Many WTWs now incorporate chlorine injection into the water supply using on-site generated sodium hypochlorite. This solution is produced on a continuous basis from a brine solution, which is passed through an electrocatalytic cell, producing a low-strength solution with a low pH.
These solutions are often quoted as 0.8%-1% strength sodium hypochlorite. Due to the low pH (about pH 9 - 10) conventional hypochlorite is stabilised with caustic soda with a minimum pH 13), the chlorine content is highly aggressive. Traditionally, chemical grade pressed UPVC-reinforced with GRP has given good service. This highly aggressive material can accelerate the problems of stress cracking seen in polyethylenes. Even the vinylesters successfully used for the conventional hypochlorite storage tank can be attacked if a specially formulated system is not incorporated and fully post cured in an oven at 90 degrees Centigrade for ten hours.
Caution must be exercised when specifying bulk storage tanks for sodium hypochlorite solutions.

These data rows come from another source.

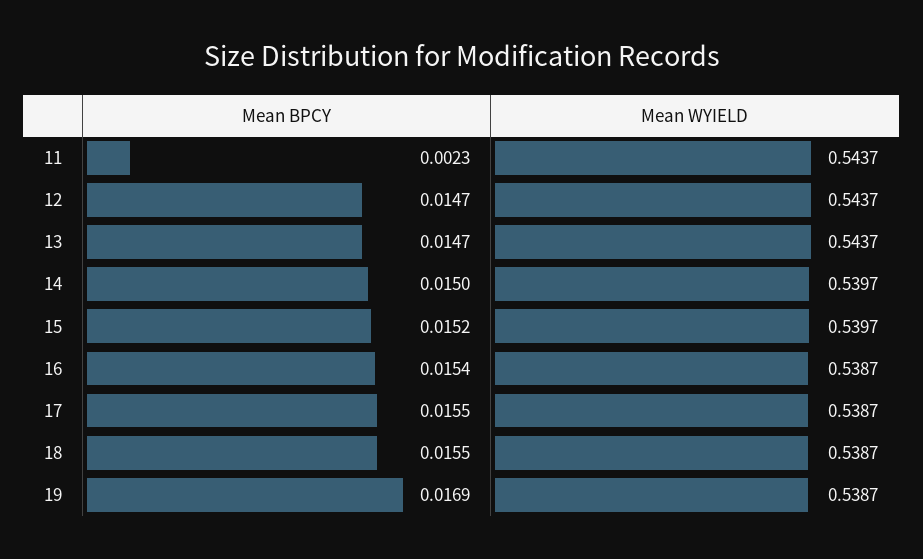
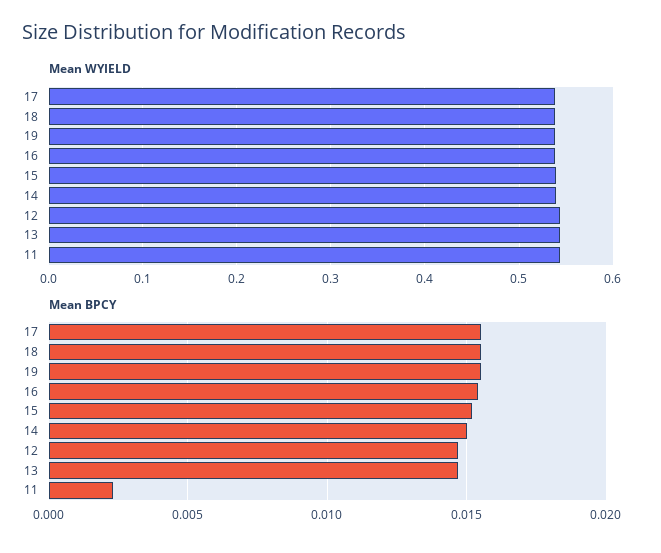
  {
    "Mean BPCY": {
      "11": 0.0023,
      "12": 0.0147,
      "13": 0.0147,
      "14": 0.015,
      "15": 0.0152,
      "16": 0.0154,
      "17": 0.0155,
      "18": 0.0155,
-     "19": 0.0169
+     "19": 0.0155
    },
    "Mean WYIELD": {
      "11": 0.5437,
      "12": 0.5437,
      "13": 0.5437,
      "14": 0.5397,
      "15": 0.5397,
      "16": 0.5387,
      "17": 0.5387,
      "18": 0.5387,
      "19": 0.5387
    }
  }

The liabilities generated by potential leakage or catastrophic failure are now so onerous that engineers and end users must be confident they are receiving the correct advice. Whilst cost considerations must play a part in the selection of a sodium hypochlorite storage tank, medium- to long-term safety must be paramount in the mind of the specifier, end user and the manufacturer. The correct materials of construction, as outlined above, together with the design and manufacture strictly conforming to British Standard 4994 - 1987 must be specified on the grounds of safety and lifetime costs.